Tesla (TSLA) shares continued their mind-bending rally on Tuesday.

After gaining almost 20% on Monday, the stock rallied another 13.73% on Tuesday to close at $887.06 per share. This rally includes a more than 8% decline during the final minutes of trading. At its high on Tuesday, Tesla shares traded hands at $968.

So far this year, the stock has more than doubled. And the parabolic move in shares of Tesla looks comical on a five-year chart.

This rally in Tesla has left investors, analysts, and anyone watching the stock market at a loss for cogent explanations.

To our mind, the Occam’s Razor take on why the stock has gone so far so fast is a short squeeze. Josh Brown wrote Tuesday that, “I think what’s happened with Tesla recently represents the greatest short squeeze of all time.”

And as we’ve chronicled in recent Brief coverage of Tesla, the losses suffered by short-sellers during this rally have been severe. For years, Tesla has been a battleground stock and one of the most shorted names among companies with market caps over $10 billion.

Fundstrat’s Tom Lee told Yahoo Finance on Tuesday that he sees the rally in a somewhat different light, saying shorts getting squeezed out of positions are probably a factor but not the factor driving Tesla’s share price gains this year.

Lee notes that Tesla has been responsible for about 15% of the year-to-date gains in the Russell 1000 Growth index, which is used as the benchmark for many of Fundstrat’s institutional clients. Tesla, however, is not a widely-owned stock among many of these investors. And so in Lee’s view, performance chasing among investors benchmarked to an index seeing an outsized impact from every tick higher in Tesla is driving the stock. A classic FOMO trade, or investors having a fear of missing out.

* * * *

▶ _Required actions_
1. In the article on Tesla's stock rally, what was Tesla's closing price per share on Tuesday?
2. Extract the passage of the article on Tesla's stock rally starting with "Fundstrat’s Tom Lee" and going on through "of missing out.".

▶ _Supplied information_
* * * *

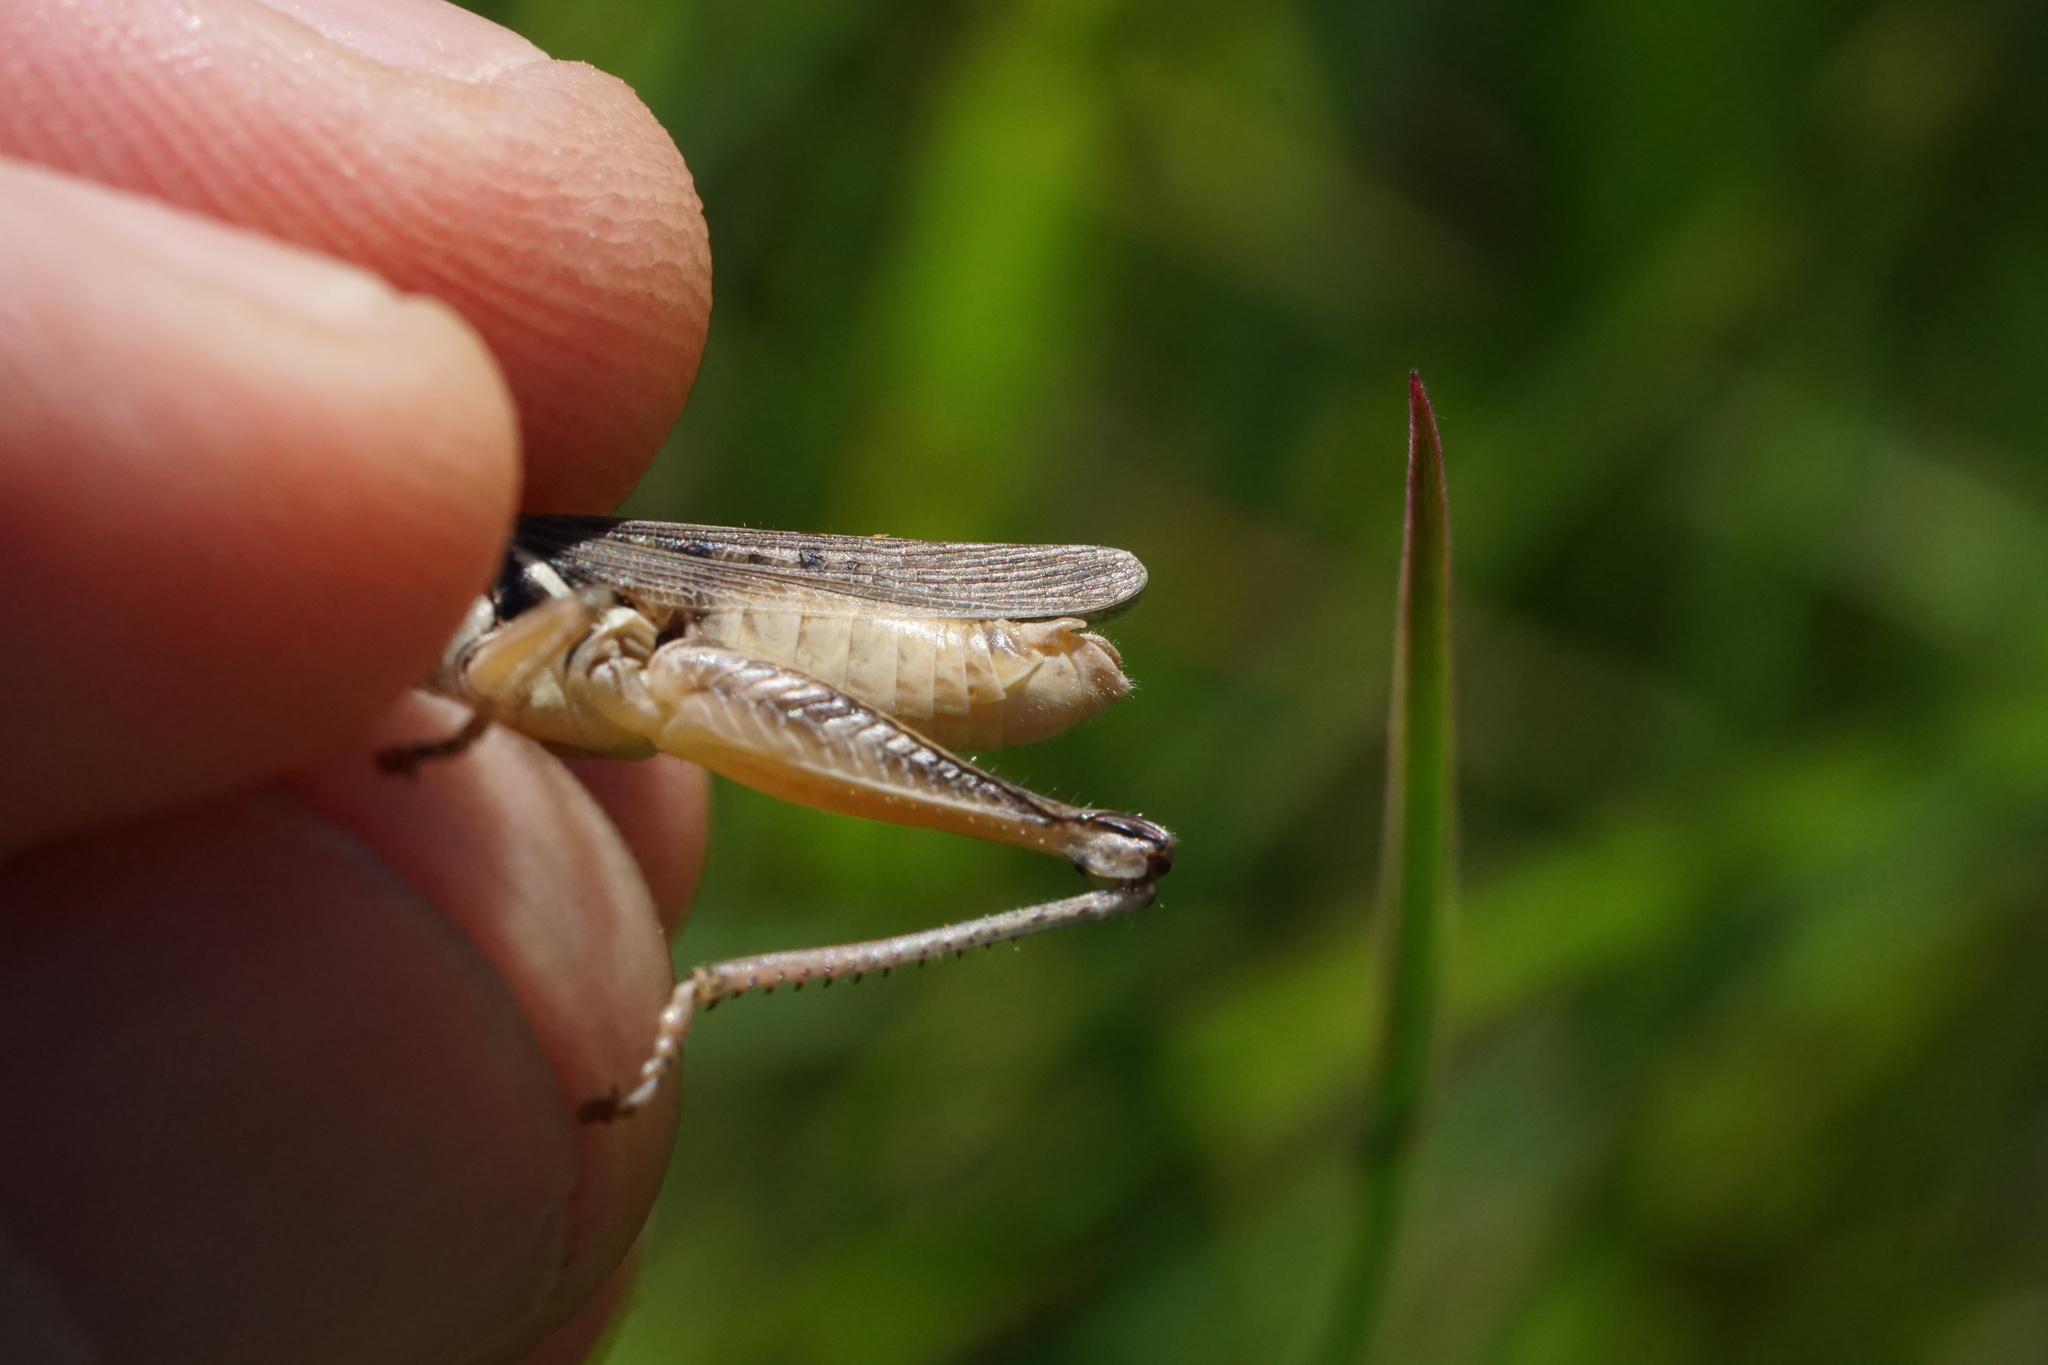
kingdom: Animalia
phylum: Arthropoda
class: Insecta
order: Orthoptera
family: Acrididae
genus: Melanoplus
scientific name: Melanoplus confusus
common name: Little pasture locust
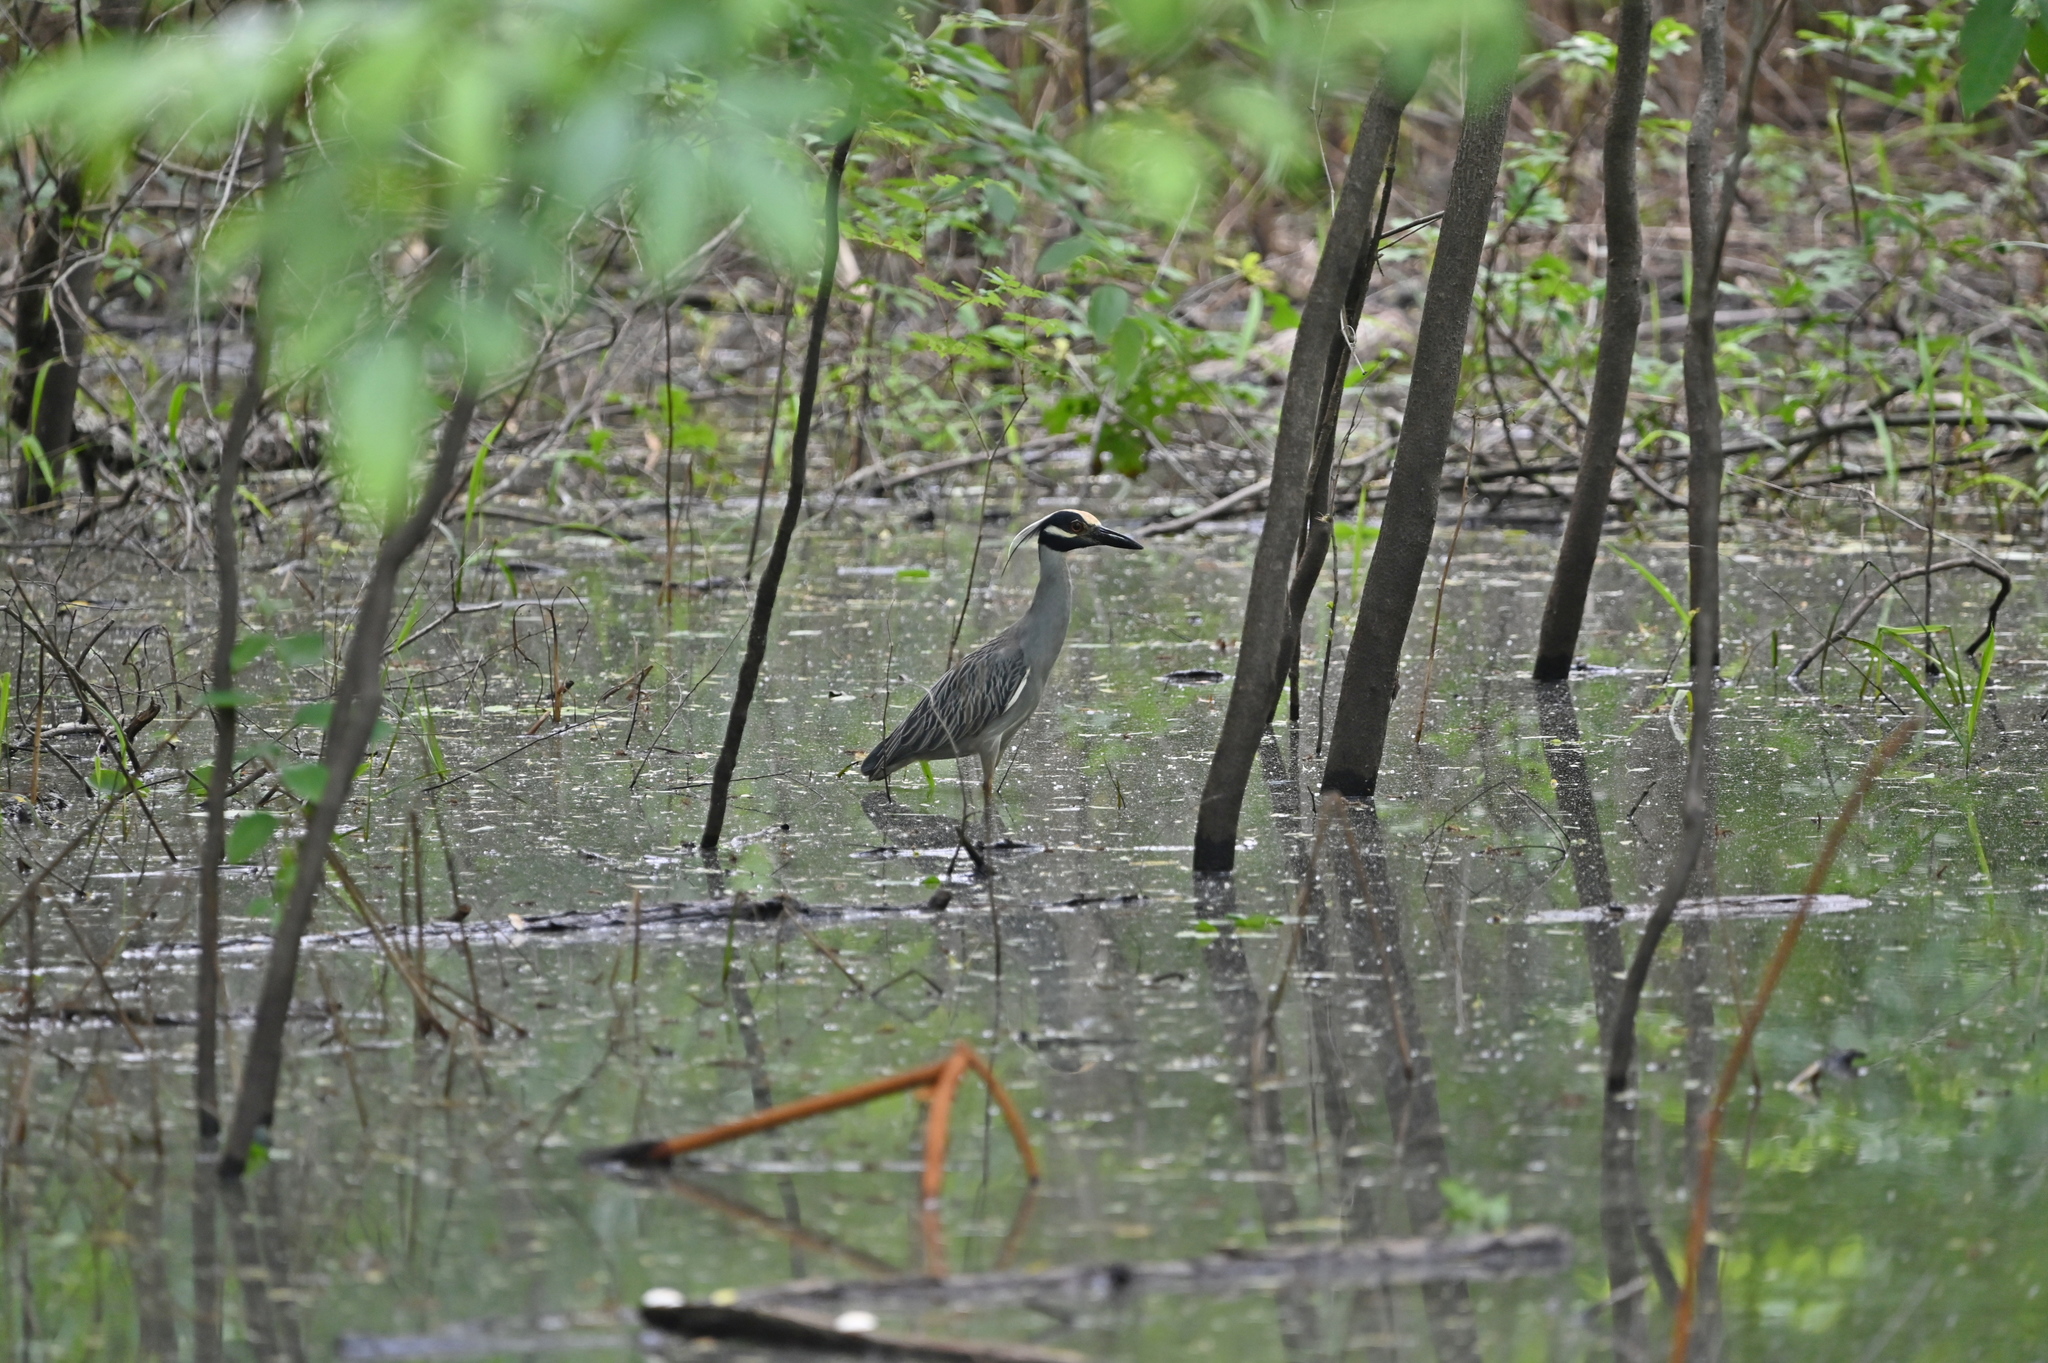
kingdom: Animalia
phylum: Chordata
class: Aves
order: Pelecaniformes
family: Ardeidae
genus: Nyctanassa
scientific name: Nyctanassa violacea
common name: Yellow-crowned night heron
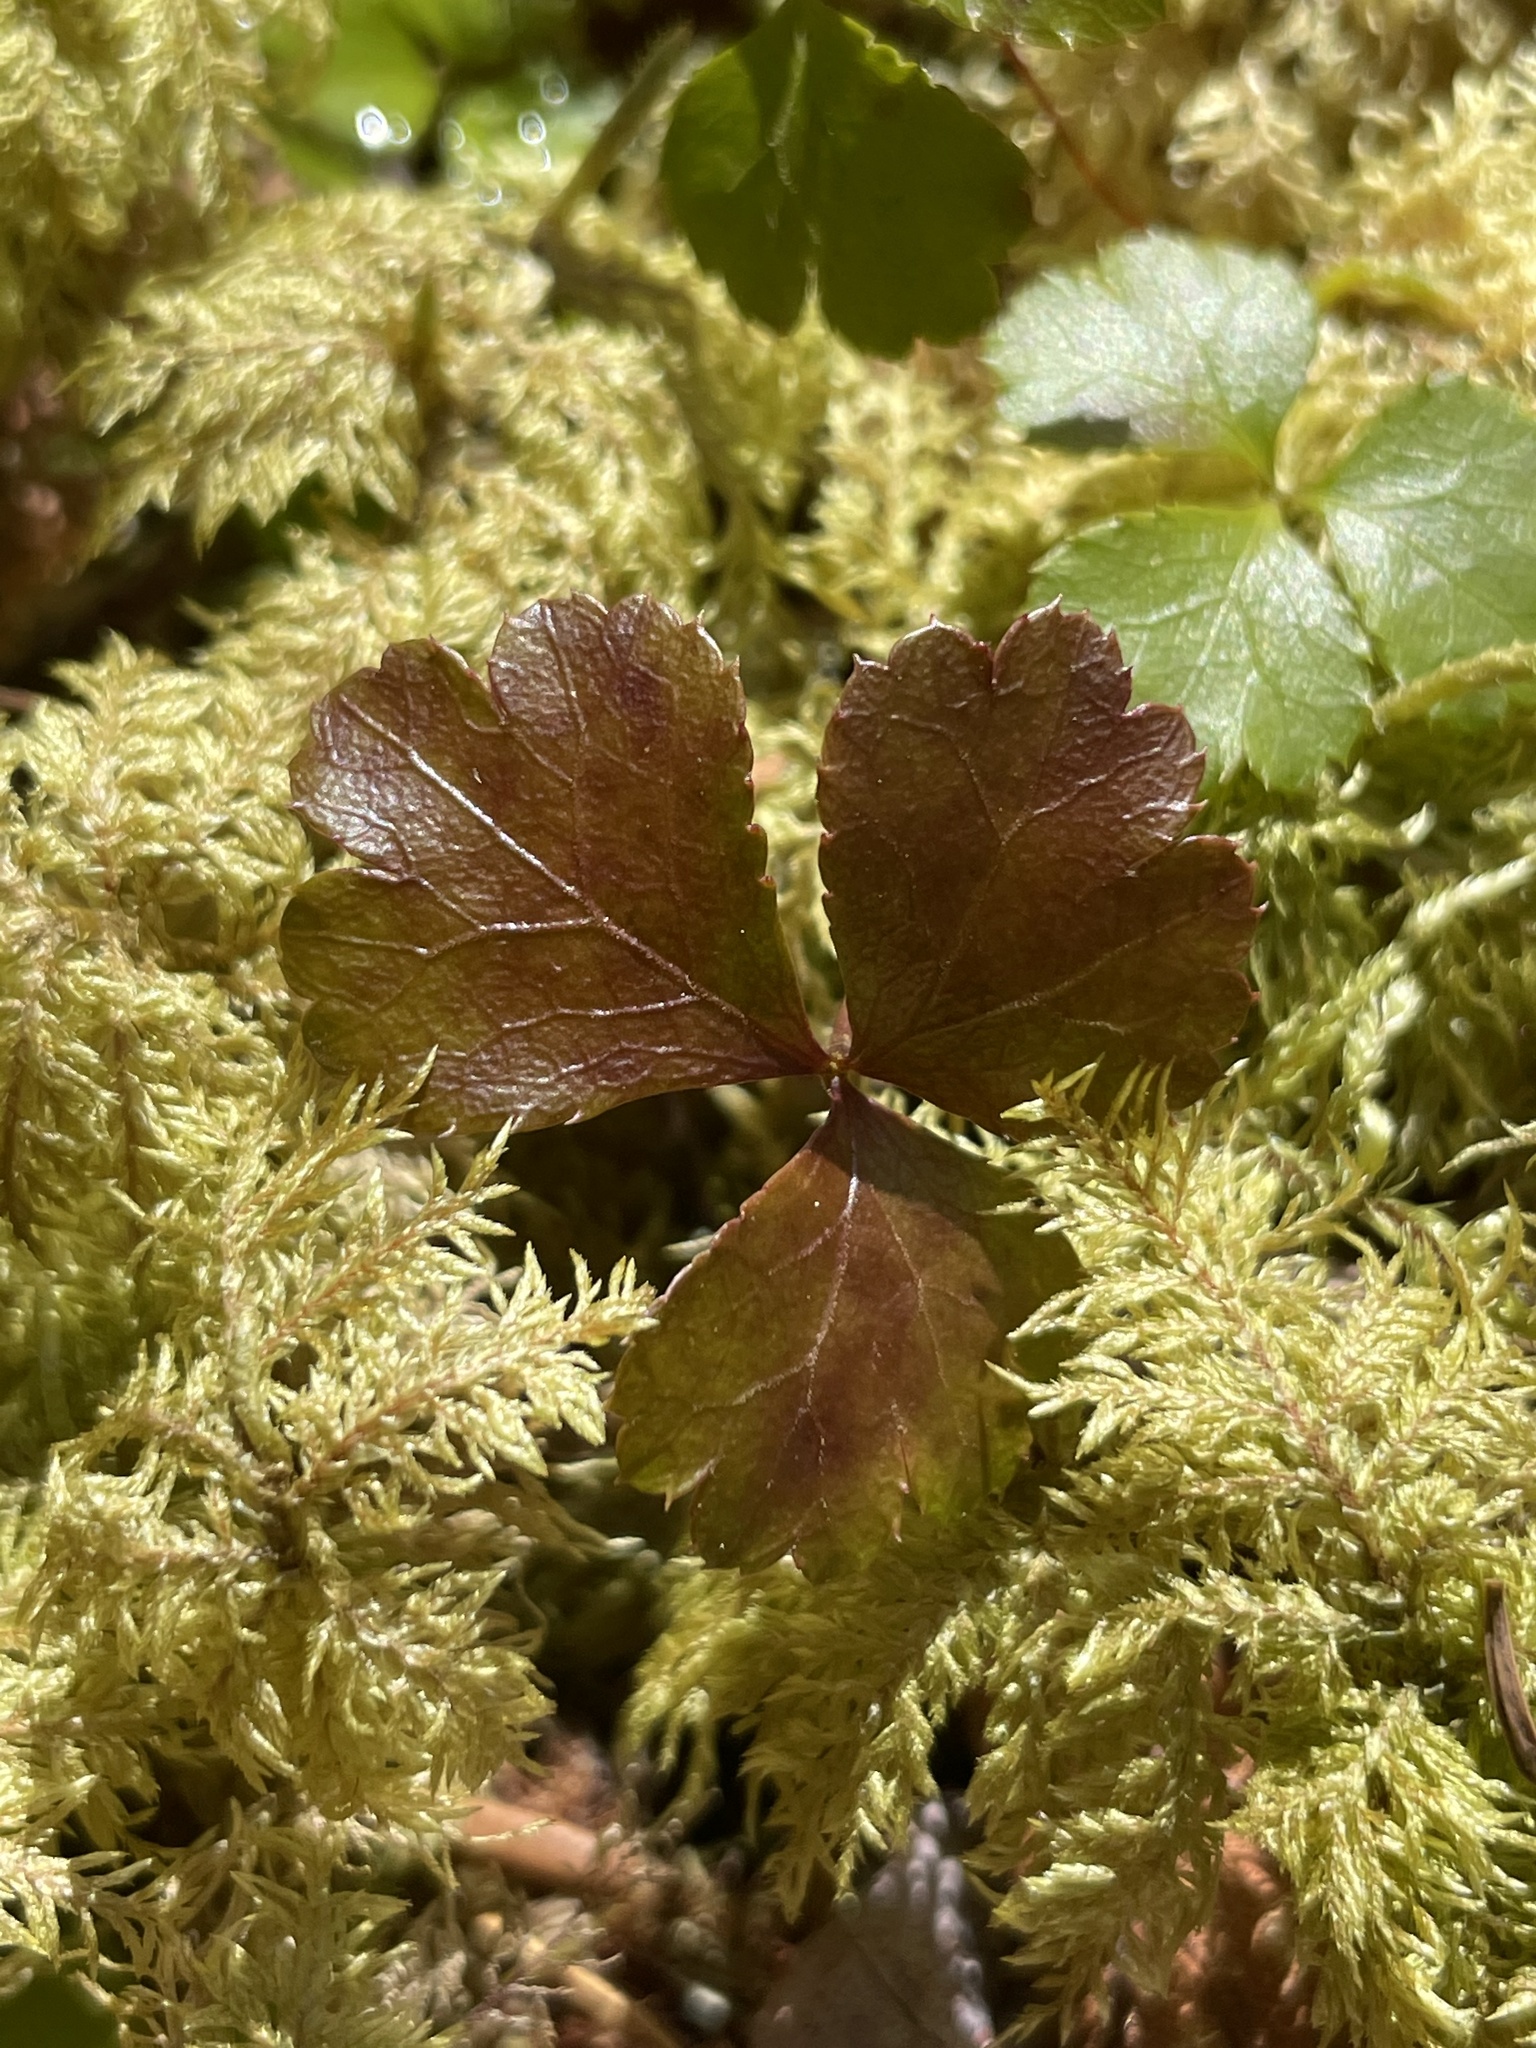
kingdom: Plantae
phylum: Tracheophyta
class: Magnoliopsida
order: Ranunculales
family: Ranunculaceae
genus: Coptis
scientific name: Coptis trifolia
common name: Canker-root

* * * *

▶ _Answers in order_
1. $887.06

2.
Fundstrat’s Tom Lee told Yahoo Finance on Tuesday that he sees the rally in a somewhat different light, saying shorts getting squeezed out of positions are probably a factor but not the factor driving Tesla’s share price gains this year.

Lee notes that Tesla has been responsible for about 15% of the year-to-date gains in the Russell 1000 Growth index, which is used as the benchmark for many of Fundstrat’s institutional clients. Tesla, however, is not a widely-owned stock among many of these investors. And so in Lee’s view, performance chasing among investors benchmarked to an index seeing an outsized impact from every tick higher in Tesla is driving the stock. A classic FOMO trade, or investors having a fear of missing out.